浮世絵・橋シリーズも第3回。ぐっと南へ下って、江戸時代には大川(隅田川)最下流だった橋へ向かいましょう。
大型船がたくさん停泊していますが、ここは大川の河口、永代橋のたもとです。江戸湾に設けられた港のうちで、ここ、大川河口は、全国からの物資が集まる江戸最大の流通ターミナルでした。江戸の人々にとっても、帆柱の立ち並ぶ光景は永代橋の風物であったそうです。様々な物資の中でも、経済の中心であった米は、水揚げ後、深川・佐賀町の米問屋街の倉に納められました。そこから、今でも佐賀町会の祭り半纏には「米」の字をモチーフにした柄があしらわれています。また、毘沙門天・龍光院から程近い深川江戸資料館には、当時の佐賀町の町並みが再現されており、江戸の人々の暮らしぶりをのぞくことができます。深川で水揚げされた品々は、小船やいかだに積み替えられて、商家やその倉へ運ばれました。江戸の町は縦横無尽に掘割がめぐらされており、水運は最も重要で最も便利な物流ルートだったのです。

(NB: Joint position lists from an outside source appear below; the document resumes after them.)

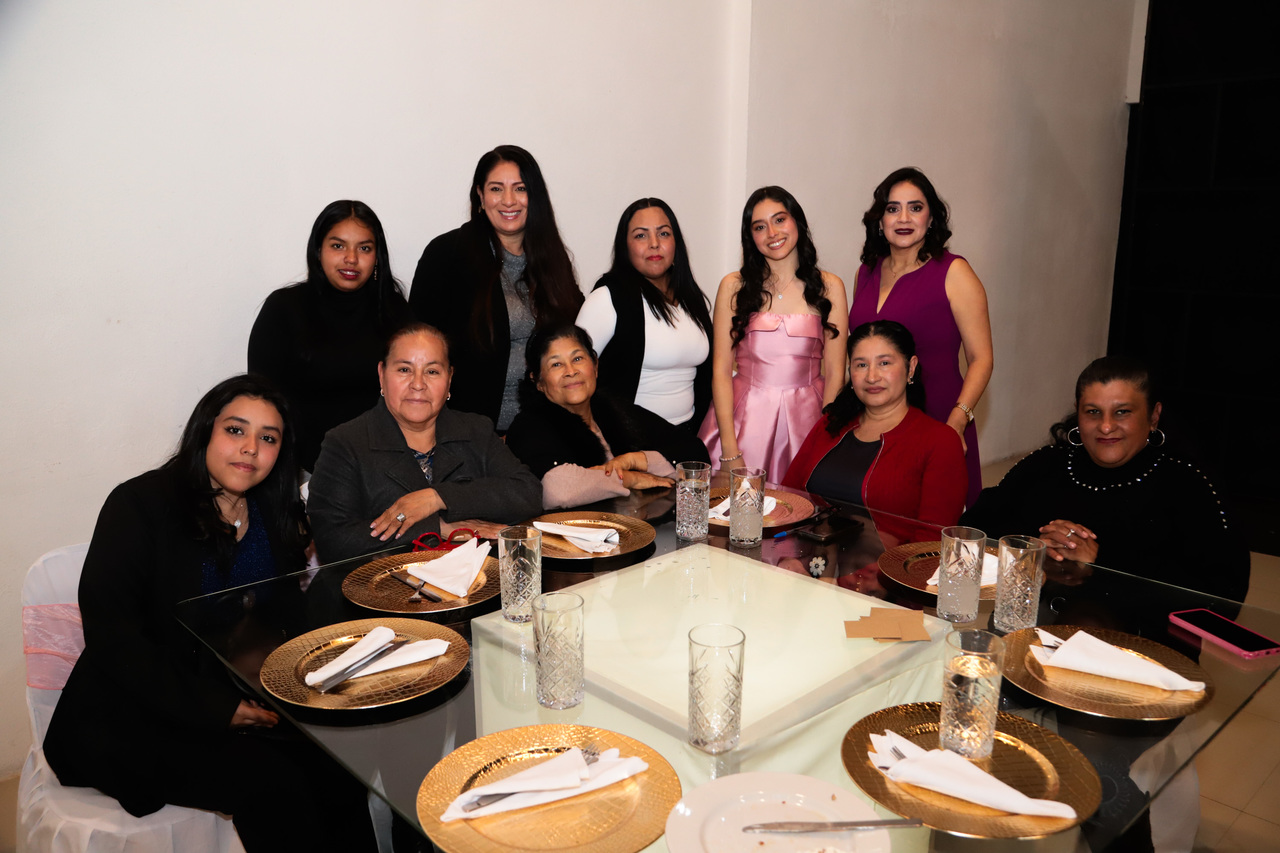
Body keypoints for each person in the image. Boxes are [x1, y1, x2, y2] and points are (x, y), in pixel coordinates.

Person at [42, 376, 375, 851]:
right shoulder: (139, 505)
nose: (251, 448)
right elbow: (113, 639)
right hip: (135, 710)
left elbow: (280, 620)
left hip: (234, 692)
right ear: (205, 432)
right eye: (236, 430)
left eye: (268, 438)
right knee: (273, 783)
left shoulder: (271, 511)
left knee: (339, 762)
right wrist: (219, 709)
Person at [962, 357, 1249, 601]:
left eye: (1122, 412)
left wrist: (1098, 563)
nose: (1107, 426)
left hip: (1139, 641)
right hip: (1032, 635)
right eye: (1093, 412)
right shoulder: (1044, 466)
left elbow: (1223, 593)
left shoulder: (1188, 484)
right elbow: (971, 531)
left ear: (1154, 416)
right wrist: (1032, 548)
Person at [308, 323, 543, 563]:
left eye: (432, 371)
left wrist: (437, 497)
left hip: (477, 579)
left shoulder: (475, 430)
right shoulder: (346, 443)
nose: (418, 384)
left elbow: (528, 493)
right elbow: (332, 539)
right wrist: (437, 527)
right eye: (404, 370)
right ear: (382, 374)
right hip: (380, 583)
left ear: (449, 378)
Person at [410, 145, 582, 431]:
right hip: (471, 431)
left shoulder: (553, 257)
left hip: (548, 427)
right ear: (480, 195)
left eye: (520, 188)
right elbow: (417, 346)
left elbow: (575, 333)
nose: (509, 200)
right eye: (496, 189)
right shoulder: (447, 254)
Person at [849, 167, 993, 508]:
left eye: (915, 207)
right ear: (880, 219)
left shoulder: (954, 272)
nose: (904, 218)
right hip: (876, 418)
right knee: (876, 515)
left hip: (938, 416)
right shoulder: (866, 272)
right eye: (893, 208)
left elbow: (982, 358)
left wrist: (956, 422)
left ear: (931, 218)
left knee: (933, 523)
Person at [249, 200, 412, 471]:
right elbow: (261, 399)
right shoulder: (284, 309)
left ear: (377, 257)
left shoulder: (395, 312)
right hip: (300, 466)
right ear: (318, 250)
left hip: (383, 463)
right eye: (338, 246)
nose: (351, 258)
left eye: (364, 248)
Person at [698, 186, 848, 479]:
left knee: (802, 503)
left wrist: (824, 440)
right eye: (759, 227)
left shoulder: (830, 287)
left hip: (809, 419)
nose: (772, 233)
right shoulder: (733, 286)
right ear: (750, 237)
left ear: (797, 222)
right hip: (744, 422)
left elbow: (835, 373)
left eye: (780, 220)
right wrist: (730, 448)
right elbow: (721, 370)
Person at [784, 321, 967, 542]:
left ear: (911, 367)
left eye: (884, 363)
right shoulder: (831, 424)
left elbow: (932, 540)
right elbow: (789, 499)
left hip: (891, 563)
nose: (872, 377)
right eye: (861, 365)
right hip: (808, 556)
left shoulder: (940, 441)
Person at [506, 324, 710, 508]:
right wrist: (628, 479)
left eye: (577, 359)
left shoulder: (613, 409)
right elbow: (556, 491)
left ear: (595, 366)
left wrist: (634, 460)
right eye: (556, 365)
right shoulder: (528, 426)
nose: (571, 371)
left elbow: (696, 458)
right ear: (538, 381)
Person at [576, 198, 713, 430]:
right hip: (631, 438)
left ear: (676, 242)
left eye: (663, 234)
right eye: (641, 235)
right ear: (625, 246)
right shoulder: (608, 297)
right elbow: (573, 369)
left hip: (689, 435)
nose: (654, 244)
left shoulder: (691, 297)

一転、夜の風景。川面の小船はかがり火を焚き、夜更けに漁をしています。季節は、早春。まだ冷え込みも厳しいこの時季の、大川の名物といえば白魚です。半透明の、あの小さな白魚は、当時大川で普通に獲れる魚でした。もっとも、この白魚漁は、幕府の指定を受けた地域の漁民にだけ許されていたそうです。そのひとつが、大川河口の佃島の漁師。この絵も、永代橋の橋げたの間から佃島方面を望んだものです。家康公が江戸に入られた際、摂津国(現在の大阪府)の漁師を佃島に入植させたそうで、今も佃島の氏神様は、大阪市に総本社が鎮座する海上安全の神・住吉神社です。そういえば、深川の名の由来となった干拓の指揮者・深川八郎右衛門も摂津の出身。摂津の人達は、新しい土地で事業を起こすチャレンジ精神が豊かなのかもしれませんね。 ところで、この「白魚」という字。あなたは何と読みますか?「シラウオ」? それとも「シロウオ」? これはどちらも正解です。が、シラウオとシロウオはまったく別の魚なのです。シラウオはシラウオ科の硬骨魚で半透明の体。シロウオはハゼ科の硬骨魚で透明。どちらも加熱すると白い身になります。芭蕉も句に詠んだ大川名物・白魚は前者、シラウオ。踊り食いのほか、天麩羅や卵とじにして食しますね。シロウオとは、朝の食卓の友・シラスのことなのです。シロウオ(シラス)の場合は「素魚」と書くこともあります。どちらも美味し〜い(^Q^)! あけぼのや白魚白きこと一寸 芭蕉 この句の季語は「あけぼの」ではなく、「白魚(しらうを)」。「春は、あけぼの」という名文句があるので勘違いされやすいのですが、「あけぼの」は季語ではありません。シラウオは早春を旬とし、白魚漁もこの時季の風物。このため、「しらうを」は早春の季語になっています。芭蕉さんも白魚がお好きだったのでしょうかね? もっともこの句は、大川の白魚のことではなく、伊勢桑名で詠んだ句なのだそうですが……(^_^;。